Swim team takes second at state finals

Last Friday’s Girls 2A/3A Swimming and Diving Championships ended with Bainbridge finishing second to Bellevue, 227 to 232.

But it’s difficult to associate a team performance that produced three school records, three automatic high school All-American performances and six others that qualified for “consideration” status, an all-time 2A/3A state best and a host of lifetime best swims with the word “loss.”

“I didn’t feel upset by the end of the meet,” said sophomore Emily Silver, who was named co-swimmer of the meet. “We were winners even though we finished second.”

“It was really just a fun meet,” added her sister Helen.

The “fun” actually began the day before in the prelims. Emily had a quadrafecta in the 50 free – her 23.42 was a personal best, all-time 2A/3A meet best, school record and automatic All-American time. Her 50.58 an hour later produced a trifecta – personal best by nearly a second, school record and automatic All-American time. It was also just .04 off the all-time 2A/3A best. And when she saw her time on the scoreboard, her smile of joy was clearly visible in the furthest reaches of the cavernous structure.

In Friday’s finals, the Silvers had a hand in 189 of the team’s points in their final meet together. After seven years of swimming together with the Bainbridge Island Swim Club and later the Spartan varsity, Helen will leave to begin what should be a stellar collegiate career next fall.

But they made their last high school swim together – the meet’s final event, the 400 free relay – a memorable one.

Short of a disqualification or leg cramp, Bellevue had amassed enough points to ensure the top team trophy. So the relay was essentially a swim for pride. And the outcome provided plenty for everyone involved.

Emily swam her third sub-51-second 100 of the meet to give the team a slim lead over Anacortes and a half-pool-length margin over Bellevue. Rokeda Brownell – competing despite a knee injury – and Joy Miller both swam well to maintain the Spartans’ marginal advantage, with Miller dead even for much of her leg before pulling ever so slightly ahead on the final few strokes.

→ **Task item**:
Reproduce the entire article about the swim team's second-place state finish word for word.

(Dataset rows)
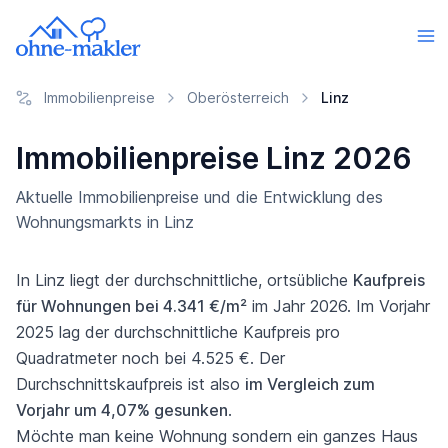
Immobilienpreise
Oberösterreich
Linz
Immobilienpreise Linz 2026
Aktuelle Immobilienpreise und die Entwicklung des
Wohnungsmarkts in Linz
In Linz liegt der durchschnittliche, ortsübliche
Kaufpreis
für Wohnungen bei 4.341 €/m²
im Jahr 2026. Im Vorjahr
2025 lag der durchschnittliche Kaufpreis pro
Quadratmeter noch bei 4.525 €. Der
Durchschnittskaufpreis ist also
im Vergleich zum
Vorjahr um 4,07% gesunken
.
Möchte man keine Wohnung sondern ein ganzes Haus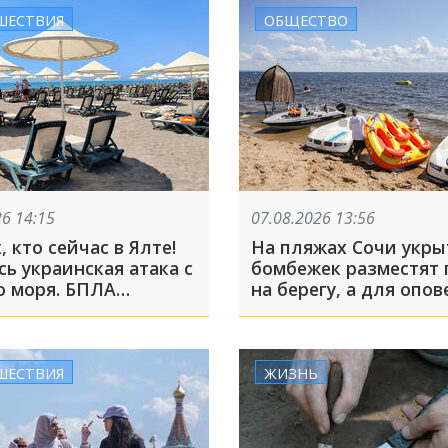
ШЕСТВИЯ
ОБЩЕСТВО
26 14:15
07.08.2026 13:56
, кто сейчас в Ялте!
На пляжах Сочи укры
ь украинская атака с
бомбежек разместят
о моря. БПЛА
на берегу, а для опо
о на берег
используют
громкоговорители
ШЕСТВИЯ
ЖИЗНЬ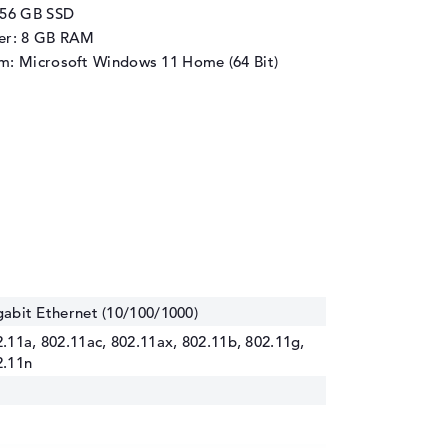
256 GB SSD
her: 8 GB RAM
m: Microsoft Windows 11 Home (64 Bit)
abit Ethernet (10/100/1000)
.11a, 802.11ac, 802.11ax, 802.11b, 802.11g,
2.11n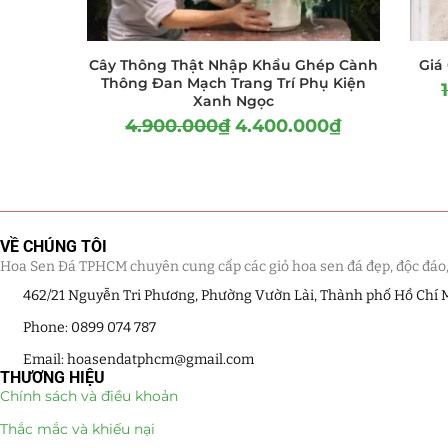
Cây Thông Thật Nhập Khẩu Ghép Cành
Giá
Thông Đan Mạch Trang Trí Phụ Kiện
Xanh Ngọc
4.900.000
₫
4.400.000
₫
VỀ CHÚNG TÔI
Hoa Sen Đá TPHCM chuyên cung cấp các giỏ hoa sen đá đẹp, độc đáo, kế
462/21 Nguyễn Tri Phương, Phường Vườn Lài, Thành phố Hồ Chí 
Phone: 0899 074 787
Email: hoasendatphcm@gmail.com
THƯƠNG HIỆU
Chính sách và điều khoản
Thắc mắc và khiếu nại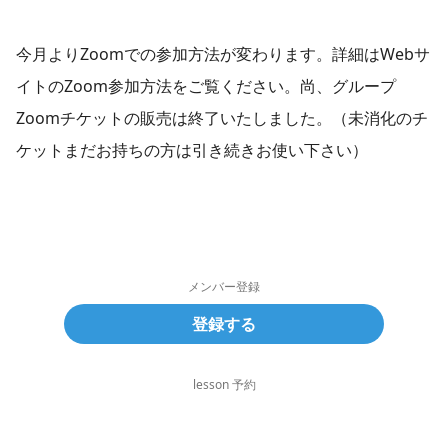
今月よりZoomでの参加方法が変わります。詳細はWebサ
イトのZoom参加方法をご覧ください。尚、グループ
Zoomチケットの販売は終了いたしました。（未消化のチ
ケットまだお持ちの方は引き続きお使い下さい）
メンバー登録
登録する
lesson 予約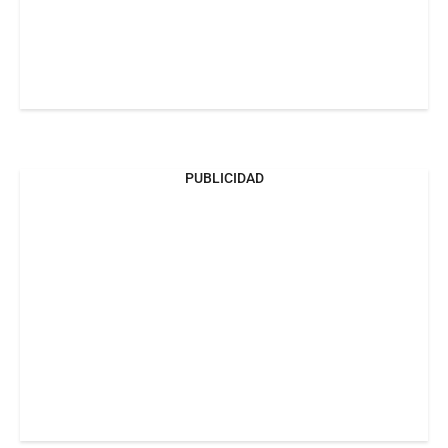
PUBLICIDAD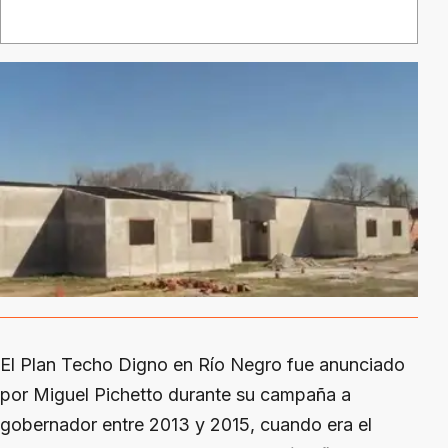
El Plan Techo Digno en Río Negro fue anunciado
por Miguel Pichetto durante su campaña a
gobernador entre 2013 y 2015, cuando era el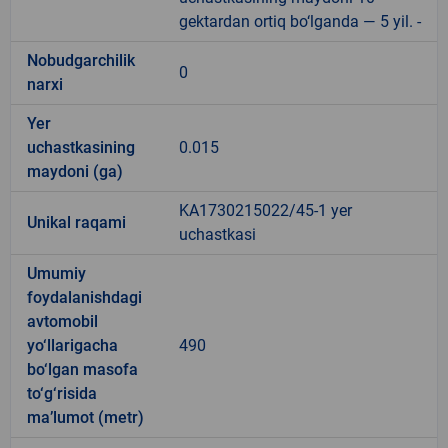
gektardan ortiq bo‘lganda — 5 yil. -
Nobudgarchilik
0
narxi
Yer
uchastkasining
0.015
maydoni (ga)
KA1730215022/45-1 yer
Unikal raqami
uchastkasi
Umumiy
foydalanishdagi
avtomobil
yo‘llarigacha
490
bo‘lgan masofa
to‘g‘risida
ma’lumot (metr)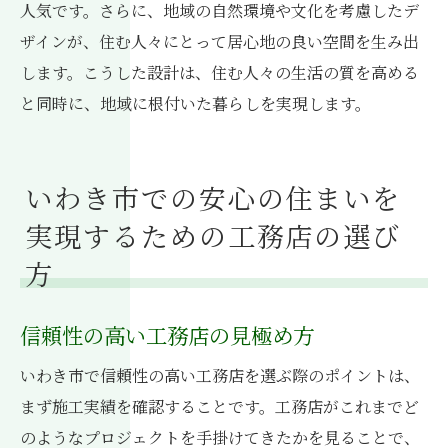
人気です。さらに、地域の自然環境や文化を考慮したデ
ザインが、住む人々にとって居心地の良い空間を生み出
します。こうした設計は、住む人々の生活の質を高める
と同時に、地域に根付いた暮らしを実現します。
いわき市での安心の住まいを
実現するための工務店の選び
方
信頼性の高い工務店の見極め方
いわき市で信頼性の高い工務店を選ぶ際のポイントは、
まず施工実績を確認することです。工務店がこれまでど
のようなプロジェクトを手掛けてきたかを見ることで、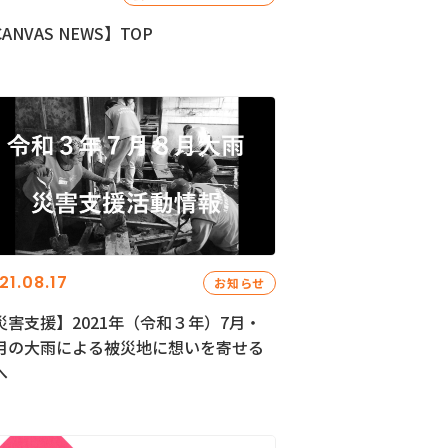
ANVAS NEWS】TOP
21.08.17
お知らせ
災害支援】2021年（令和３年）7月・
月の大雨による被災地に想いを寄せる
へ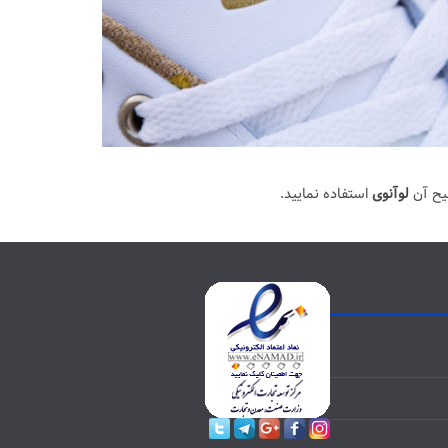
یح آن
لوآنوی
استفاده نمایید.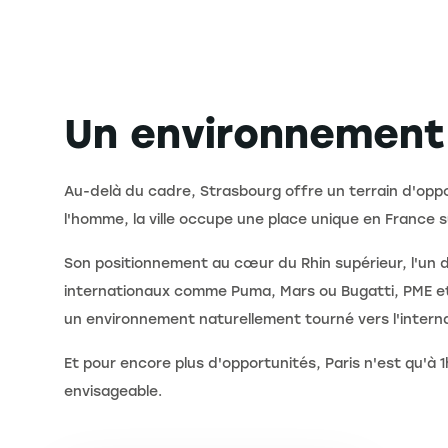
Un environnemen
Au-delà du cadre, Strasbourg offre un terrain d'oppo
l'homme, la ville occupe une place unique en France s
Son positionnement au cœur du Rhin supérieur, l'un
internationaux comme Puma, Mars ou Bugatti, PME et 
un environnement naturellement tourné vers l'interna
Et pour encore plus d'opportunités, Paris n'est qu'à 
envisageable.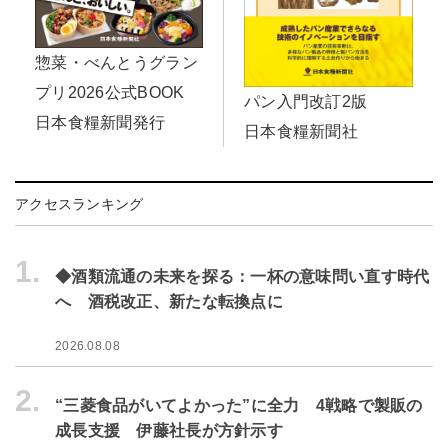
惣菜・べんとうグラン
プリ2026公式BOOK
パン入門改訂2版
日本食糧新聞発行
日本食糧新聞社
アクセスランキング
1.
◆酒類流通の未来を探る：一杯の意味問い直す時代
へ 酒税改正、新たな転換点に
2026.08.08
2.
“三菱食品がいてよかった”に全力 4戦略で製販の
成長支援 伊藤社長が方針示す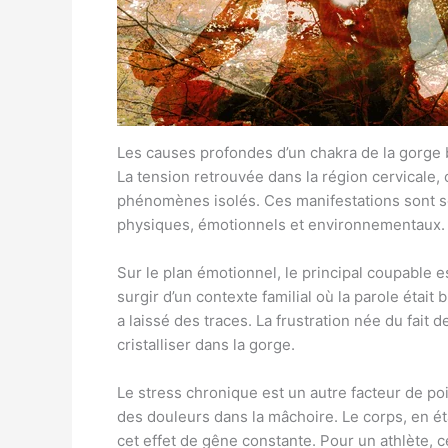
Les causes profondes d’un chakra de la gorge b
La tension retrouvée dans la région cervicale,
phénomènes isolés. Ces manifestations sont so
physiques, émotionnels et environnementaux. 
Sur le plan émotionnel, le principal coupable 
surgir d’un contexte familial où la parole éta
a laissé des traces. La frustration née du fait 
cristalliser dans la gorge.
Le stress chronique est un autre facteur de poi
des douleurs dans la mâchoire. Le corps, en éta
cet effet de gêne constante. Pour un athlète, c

→ **Exercise solution**:
Swim team takes second at state finals

Last Friday’s Girls 2A/3A Swimming and Diving Championships ended with Bainbridge finishing second to Bellevue, 227 to 232.

But it’s difficult to associate a team performance that produced three school records, three automatic high school All-American performances and six others that qualified for “consideration” status, an all-time 2A/3A state best and a host of lifetime best swims with the word “loss.”

“I didn’t feel upset by the end of the meet,” said sophomore Emily Silver, who was named co-swimmer of the meet. “We were winners even though we finished second.”

“It was really just a fun meet,” added her sister Helen.

The “fun” actually began the day before in the prelims. Emily had a quadrafecta in the 50 free – her 23.42 was a personal best, all-time 2A/3A meet best, school record and automatic All-American time. Her 50.58 an hour later produced a trifecta – personal best by nearly a second, school record and automatic All-American time. It was also just .04 off the all-time 2A/3A best. And when she saw her time on the scoreboard, her smile of joy was clearly visible in the furthest reaches of the cavernous structure.

In Friday’s finals, the Silvers had a hand in 189 of the team’s points in their final meet together. After seven years of swimming together with the Bainbridge Island Swim Club and later the Spartan varsity, Helen will leave to begin what should be a stellar collegiate career next fall.

But they made their last high school swim together – the meet’s final event, the 400 free relay – a memorable one.

Short of a disqualification or leg cramp, Bellevue had amassed enough points to ensure the top team trophy. So the relay was essentially a swim for pride. And the outcome provided plenty for everyone involved.

Emily swam her third sub-51-second 100 of the meet to give the team a slim lead over Anacortes and a half-pool-length margin over Bellevue. Rokeda Brownell – competing despite a knee injury – and Joy Miller both swam well to maintain the Spartans’ marginal advantage, with Miller dead even for much of her leg before pulling ever so slightly ahead on the final few strokes.